If we have a word $w$ that works and occurs more than $k$ times in any minimal period, we can have a word $w'$ that works and occurs more than $\frac{k}{2}$ times in any minimal period, for any $k > 2.$ By Pigeonhole more than $\frac{k}{2}$ of the $w$-words are preceded by a common letter, say an $a.$ Append this to $w.$ Extend this new word in both directions until we find differing characters in the preceding and following positions. This exists since there occur multiple instances of our word within each period, but there is not a smaller period. One of $a$ or $b$ occurs more than $2^{n-1}$ times in each minimal period and works, so we're done.

L567

27.06.2022 14:07

Let $x_1x_2 \cdots x_p$ be the repeating part of the word $W$, with $p > 2^n$. Define the value of a word $X = w_1w_2 \cdots w_k$ (denoted by $f(X)$) as the number of $i$ with $1 \le i \le p$ such that $w_i w_{i+1} \cdots w_{i+k-1}$ coincides with $X$. Note that since this is succeeded by an $a$ or a $b$ in all occurences, we have $f(Xa) + f(Xb) = f(X)$. Suppose $U$ is a ubiquitous word with $f(U) = m \geqslant 2$. Construct two binary trees from $U$, one going forward, where $X$ points to $Xa$ and $Xb$ and one going backward, with $X$ pointing backward to $aX$ and $bX$. Move forward on the tree until we have a word $X$ such that $f(Xa), f(Xb) > 0$. Similarly move backward until we have a word $Y$ such that $f(aY), f(bY) > 0$. Such a point must exist since otherwise we get a word of length $> p$ which has value at least $2$, which would contradict the fact that $p$ was its minimal period. Now, the new word $YUX$ is ubiquitous too.

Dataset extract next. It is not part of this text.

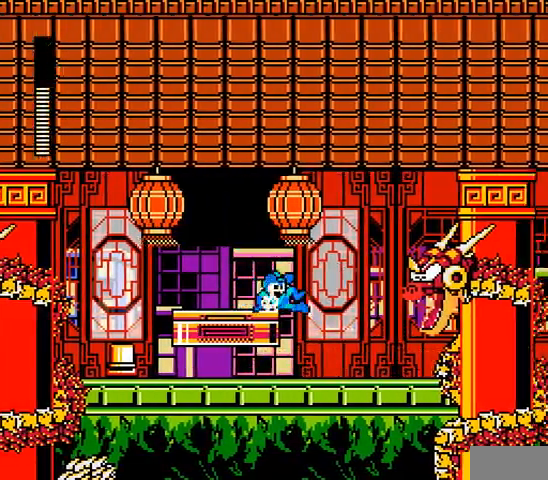
{"dt_ms": 500, "buttons": ["A", "C", "DPAD_RIGHT"], "events": [[167, "C", "up"], [433, "C", "down"]]}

Note that if each time, we go along the branch with higher value, we can ensure that he new word satisfies that $f(YUX) \geqslant \frac{m}{2}$. To finish, see that one of $a,b$ whichever appears more times, must be ubiquitous. Since such a word must appear $> 2^{n-1}$ times and each time, $f(U)$ at most halves, we can ensure that by this procedure, we obtain at least $n$ ubiquitous finite nonempty words, as desired. $\blacksquare$